- _Source text_:
[START]

In the mid 80s regional packaging was a curious mix of standards from the US, UK, Canada, or none at all.
Barcodes were definitely in the future and Nutrition Facts existed, only if the country of origin had a lab. Trinidad, Jamaica and to a lesser extent, Barbados, were the leaders in standards. This was spurned on by the regional presence and manufacture of international companies and brands and an emergent CARICOM, beginning to take more control of our own environment.
These days we are moving forward. The harmonization of Customs and Excise across states and the establishment of credible manufacturing sectors with a need for standards on ex-CARICOM competitors, as well as local standards to protect consumers has demanded that packaging and its legal and regulatory declaration must be in place.
The same may not be said of the necessary legibility and aesthetics in regional packaging. Our presentation leaves much to be desired. It may be legal, but is it appealing and does it make sense? While that may appear to be a sales and marketing question and not a standards one, good quality guidelines in packaging display and declaration can go a long way to enhancing the image and shelf appeal of any brand. What we declare and how we declare it, how visible necessary information is and how and where we express it, may be the singular difference between a product’s export success and failure.

[END]

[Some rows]
[START]

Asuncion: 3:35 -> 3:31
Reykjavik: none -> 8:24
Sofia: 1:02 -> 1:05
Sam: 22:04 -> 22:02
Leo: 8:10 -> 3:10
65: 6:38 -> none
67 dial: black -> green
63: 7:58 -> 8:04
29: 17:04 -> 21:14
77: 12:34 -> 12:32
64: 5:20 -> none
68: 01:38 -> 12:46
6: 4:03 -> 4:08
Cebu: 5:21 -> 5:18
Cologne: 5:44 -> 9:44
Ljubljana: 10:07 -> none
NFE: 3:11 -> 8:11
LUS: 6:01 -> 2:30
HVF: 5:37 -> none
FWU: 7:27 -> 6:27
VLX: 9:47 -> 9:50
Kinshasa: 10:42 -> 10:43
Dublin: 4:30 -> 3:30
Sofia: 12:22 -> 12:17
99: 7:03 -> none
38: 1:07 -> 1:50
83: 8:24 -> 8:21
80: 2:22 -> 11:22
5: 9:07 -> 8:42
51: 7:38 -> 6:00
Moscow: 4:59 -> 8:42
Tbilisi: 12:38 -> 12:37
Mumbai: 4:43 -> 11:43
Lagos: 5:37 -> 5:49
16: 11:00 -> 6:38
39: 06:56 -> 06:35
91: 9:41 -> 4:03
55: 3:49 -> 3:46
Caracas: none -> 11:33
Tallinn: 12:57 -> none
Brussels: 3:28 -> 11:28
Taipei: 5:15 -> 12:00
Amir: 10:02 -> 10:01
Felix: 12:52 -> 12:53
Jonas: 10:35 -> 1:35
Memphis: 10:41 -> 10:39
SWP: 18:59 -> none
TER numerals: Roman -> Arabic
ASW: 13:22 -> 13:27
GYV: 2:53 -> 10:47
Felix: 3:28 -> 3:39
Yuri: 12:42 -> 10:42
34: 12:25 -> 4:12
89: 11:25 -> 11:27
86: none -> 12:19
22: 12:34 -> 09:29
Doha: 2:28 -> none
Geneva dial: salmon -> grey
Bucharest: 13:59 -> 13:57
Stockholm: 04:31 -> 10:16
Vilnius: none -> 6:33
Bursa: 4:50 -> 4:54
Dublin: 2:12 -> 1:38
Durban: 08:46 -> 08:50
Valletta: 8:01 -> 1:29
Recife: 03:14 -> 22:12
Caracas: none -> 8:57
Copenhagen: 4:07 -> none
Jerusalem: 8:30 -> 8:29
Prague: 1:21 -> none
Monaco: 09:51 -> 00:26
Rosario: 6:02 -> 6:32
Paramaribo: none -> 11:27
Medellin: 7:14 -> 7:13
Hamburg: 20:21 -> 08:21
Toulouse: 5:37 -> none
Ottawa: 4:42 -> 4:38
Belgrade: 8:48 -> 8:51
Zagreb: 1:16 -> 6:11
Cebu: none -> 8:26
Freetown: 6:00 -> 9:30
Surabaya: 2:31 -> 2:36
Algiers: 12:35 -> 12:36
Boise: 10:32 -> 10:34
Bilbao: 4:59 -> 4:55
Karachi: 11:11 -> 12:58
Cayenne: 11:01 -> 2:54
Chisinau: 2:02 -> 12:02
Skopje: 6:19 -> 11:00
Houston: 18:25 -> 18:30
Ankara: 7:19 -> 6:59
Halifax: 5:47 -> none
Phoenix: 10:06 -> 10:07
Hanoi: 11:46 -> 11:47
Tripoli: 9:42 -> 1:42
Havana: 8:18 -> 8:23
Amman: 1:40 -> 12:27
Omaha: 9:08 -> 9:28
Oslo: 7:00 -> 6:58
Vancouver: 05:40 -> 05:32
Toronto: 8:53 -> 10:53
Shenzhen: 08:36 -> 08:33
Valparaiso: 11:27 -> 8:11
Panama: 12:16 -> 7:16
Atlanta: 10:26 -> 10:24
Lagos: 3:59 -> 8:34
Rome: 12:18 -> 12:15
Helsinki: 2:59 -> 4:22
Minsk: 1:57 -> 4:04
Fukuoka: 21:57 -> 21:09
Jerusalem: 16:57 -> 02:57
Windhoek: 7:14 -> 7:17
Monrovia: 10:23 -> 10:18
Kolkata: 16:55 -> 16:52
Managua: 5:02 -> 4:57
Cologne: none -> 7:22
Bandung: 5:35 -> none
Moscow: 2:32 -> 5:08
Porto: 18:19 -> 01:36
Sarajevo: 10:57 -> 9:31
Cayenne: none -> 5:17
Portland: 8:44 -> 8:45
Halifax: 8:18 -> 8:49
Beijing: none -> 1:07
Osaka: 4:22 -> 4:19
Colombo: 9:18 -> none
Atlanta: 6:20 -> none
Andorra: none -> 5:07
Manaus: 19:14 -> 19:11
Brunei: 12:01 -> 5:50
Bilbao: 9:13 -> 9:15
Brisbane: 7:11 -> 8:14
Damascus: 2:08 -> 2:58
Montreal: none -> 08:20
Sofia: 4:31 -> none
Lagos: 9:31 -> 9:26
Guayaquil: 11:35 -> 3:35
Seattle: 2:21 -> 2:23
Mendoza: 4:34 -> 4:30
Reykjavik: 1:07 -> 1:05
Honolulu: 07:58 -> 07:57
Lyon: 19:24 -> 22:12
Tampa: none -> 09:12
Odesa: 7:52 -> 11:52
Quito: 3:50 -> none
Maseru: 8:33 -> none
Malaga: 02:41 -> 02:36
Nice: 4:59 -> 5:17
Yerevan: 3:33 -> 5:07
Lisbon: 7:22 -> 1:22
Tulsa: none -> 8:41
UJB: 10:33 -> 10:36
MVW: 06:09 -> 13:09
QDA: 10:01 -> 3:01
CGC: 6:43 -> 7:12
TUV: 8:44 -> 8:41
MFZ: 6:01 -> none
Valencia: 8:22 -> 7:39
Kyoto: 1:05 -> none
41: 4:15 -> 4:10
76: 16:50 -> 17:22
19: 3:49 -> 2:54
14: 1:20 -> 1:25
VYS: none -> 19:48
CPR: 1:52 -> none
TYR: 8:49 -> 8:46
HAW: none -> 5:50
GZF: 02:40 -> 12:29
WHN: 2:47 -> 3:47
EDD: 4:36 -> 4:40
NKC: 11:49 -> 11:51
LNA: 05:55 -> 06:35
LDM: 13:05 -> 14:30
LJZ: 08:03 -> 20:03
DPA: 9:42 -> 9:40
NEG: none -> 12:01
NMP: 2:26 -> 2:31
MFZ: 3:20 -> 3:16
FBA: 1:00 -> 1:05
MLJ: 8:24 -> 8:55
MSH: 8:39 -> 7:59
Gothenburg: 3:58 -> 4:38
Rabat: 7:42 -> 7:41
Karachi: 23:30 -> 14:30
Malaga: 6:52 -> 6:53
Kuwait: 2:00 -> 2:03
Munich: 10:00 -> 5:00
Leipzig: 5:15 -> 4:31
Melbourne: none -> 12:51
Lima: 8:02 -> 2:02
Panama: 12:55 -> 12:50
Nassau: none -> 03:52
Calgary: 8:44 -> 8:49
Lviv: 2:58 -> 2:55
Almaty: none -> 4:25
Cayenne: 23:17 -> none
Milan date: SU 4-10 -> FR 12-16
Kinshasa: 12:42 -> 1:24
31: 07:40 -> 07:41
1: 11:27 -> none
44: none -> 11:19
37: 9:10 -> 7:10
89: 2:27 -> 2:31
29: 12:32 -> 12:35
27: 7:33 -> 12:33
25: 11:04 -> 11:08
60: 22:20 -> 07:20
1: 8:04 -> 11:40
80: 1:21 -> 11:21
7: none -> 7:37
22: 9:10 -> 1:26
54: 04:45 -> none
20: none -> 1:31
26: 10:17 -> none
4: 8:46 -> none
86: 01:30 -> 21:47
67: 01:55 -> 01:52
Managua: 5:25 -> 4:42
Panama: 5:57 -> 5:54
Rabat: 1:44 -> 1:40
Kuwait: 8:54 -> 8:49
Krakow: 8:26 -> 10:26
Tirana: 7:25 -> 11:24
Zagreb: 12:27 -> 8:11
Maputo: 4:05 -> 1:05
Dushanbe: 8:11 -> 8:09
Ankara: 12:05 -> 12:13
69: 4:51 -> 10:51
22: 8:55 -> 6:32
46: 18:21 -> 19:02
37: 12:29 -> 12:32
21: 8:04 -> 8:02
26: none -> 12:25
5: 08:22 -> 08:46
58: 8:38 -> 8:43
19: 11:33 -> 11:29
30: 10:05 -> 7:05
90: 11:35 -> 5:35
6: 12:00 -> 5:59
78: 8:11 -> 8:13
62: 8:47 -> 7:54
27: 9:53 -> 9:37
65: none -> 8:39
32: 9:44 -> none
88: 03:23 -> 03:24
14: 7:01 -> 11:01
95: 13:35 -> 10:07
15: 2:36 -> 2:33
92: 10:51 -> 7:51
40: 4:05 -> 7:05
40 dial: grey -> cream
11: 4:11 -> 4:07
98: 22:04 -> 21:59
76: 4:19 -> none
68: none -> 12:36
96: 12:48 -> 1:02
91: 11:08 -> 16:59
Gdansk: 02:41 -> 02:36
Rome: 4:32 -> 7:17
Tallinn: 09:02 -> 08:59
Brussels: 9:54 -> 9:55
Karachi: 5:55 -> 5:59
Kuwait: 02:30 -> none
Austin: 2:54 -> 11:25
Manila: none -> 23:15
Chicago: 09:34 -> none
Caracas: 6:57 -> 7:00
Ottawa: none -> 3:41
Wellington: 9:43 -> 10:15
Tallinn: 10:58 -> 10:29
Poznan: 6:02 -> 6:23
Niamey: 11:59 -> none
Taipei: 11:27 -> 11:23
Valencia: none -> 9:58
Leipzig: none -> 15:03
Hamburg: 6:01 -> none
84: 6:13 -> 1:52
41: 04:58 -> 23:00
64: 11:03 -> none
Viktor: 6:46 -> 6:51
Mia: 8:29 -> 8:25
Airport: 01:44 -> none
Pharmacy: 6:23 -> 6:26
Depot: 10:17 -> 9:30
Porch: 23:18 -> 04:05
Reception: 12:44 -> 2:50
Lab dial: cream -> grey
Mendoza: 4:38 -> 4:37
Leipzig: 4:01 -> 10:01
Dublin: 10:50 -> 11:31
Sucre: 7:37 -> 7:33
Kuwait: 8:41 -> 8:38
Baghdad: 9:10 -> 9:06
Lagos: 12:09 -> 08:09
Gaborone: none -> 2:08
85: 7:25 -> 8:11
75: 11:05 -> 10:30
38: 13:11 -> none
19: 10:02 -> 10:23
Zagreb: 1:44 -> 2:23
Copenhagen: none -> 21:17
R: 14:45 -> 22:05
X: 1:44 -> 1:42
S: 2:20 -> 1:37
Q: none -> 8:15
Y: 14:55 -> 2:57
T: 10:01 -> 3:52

[END]

- _Set exercise 1_: Name every country mentioned in the text on Caribbean packaging standards.
- _Set exercise 2_: Write a continuation of the piece on Caribbean packaging standards, starting after its final sentence.
These rows come from a different source than the text.

- _Exercise output 1_: US, UK, Canada, Trinidad, Jamaica, Barbados

- _Exercise output 2_:
In the smaller, more tourist orientated islands of the Caribbean, locally made products have traditionally busked their sales appeal on a ‘Tropical’ laid back style, with lip service paid to an image of sophistication. And yet we are as sophisticated as the places our visitors come from. We are no longer a backwater destination and with that in mind, we should now endeavor to show the best of our selves, without looking to make our potential customers sorry for us. The packaging, in all its forms, should tell the prospective buyer that story. From layout to illustration, brand to product title, Nutrition Facts to barcode, lifting each element up in turn, it will garner more consumer confidence for both locals and visitors.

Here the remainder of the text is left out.